【cuda学习日记】8.2 GPU加速库 --cuBLAS
8.2.1 cuBLAS
cuBLAS是一个线性代数子程式,基于BLAS basic linear algebra subprograms),即基本线性代数子程序。cuBLAS不支持多种稀疏数据格式,它仅支持并善于优化稠密向量和稠密矩阵的操作。
由于最初的BLAS库是用FORTRAN语言编写的,因此它使用的是以列优先的数组存储和以1为基准的索引。
8.2.1 先计算C = AB
#include "../common/common.h"
#include <stdio.h>
#include <cublas_v2.h>
#define M 3
#define N 2
#define K 2
void printMatrix(int R, int C, float *A, const char *name) {
printf("%s = \n", name);
for (int r = 0; r < R; ++r) {
for (int c = 0; c < C; ++c) {
printf("%10.6f", A[r * C + c]);
}
printf("\n");
}
printf("\n");
}
void initialData_ez(float *ip, int size)

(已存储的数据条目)

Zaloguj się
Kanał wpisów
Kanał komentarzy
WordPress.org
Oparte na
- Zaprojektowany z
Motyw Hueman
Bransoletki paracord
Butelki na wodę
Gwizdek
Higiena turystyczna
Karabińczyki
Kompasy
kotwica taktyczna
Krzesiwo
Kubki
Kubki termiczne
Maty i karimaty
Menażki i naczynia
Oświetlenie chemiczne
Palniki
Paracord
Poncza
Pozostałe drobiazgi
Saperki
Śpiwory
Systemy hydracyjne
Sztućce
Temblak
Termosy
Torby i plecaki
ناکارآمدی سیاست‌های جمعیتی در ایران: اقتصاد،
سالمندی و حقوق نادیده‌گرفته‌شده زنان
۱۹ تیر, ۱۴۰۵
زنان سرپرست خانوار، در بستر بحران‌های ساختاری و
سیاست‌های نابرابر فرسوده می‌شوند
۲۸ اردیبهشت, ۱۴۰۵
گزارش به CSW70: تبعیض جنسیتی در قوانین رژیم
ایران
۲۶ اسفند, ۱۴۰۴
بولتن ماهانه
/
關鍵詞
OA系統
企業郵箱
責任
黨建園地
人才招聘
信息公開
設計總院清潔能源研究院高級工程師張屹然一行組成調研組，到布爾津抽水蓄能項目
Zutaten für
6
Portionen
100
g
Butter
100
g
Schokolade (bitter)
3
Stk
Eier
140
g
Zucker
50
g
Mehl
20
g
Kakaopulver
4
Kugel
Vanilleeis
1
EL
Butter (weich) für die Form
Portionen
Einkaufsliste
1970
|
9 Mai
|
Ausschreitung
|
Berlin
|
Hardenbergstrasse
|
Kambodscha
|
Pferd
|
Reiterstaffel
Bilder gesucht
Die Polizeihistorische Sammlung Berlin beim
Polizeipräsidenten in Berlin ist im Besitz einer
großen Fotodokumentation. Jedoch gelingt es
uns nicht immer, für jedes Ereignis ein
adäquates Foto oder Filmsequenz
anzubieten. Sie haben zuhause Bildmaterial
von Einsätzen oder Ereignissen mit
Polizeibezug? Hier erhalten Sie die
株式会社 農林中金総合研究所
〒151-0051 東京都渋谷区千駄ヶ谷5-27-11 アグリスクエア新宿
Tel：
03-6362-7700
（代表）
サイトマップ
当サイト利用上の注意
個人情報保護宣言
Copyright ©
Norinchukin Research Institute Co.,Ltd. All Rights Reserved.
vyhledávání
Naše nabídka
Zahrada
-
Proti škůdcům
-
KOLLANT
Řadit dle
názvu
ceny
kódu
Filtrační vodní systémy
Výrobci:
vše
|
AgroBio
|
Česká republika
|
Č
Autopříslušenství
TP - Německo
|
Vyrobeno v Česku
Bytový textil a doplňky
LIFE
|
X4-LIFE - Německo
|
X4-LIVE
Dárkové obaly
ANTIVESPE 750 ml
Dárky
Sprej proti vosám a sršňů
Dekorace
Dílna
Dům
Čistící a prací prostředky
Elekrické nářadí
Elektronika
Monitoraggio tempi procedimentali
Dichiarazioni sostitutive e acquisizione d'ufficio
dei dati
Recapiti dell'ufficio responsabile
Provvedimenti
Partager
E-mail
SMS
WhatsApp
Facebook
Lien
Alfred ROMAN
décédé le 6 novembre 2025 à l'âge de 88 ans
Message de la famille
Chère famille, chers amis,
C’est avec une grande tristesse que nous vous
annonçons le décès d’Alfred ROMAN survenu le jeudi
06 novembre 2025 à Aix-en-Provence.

__完成以下任务__:
A. 根据所给文本，用一到三句话说明，列优先的数组存储和以1为基准的索引是出于什么原因而采用的。
B. 请找出记录中包含字符串“Alfred”的每一行，并将这些行原样抄写出来，匹配时区分大小写。

__参考答案__:
A. 原因是最初的BLAS库是用FORTRAN语言编写的，所以采用了列优先的数组存储和以1为基准的索引。

B.
Alfred ROMAN
annonçons le décès d’Alfred ROMAN survenu le jeudi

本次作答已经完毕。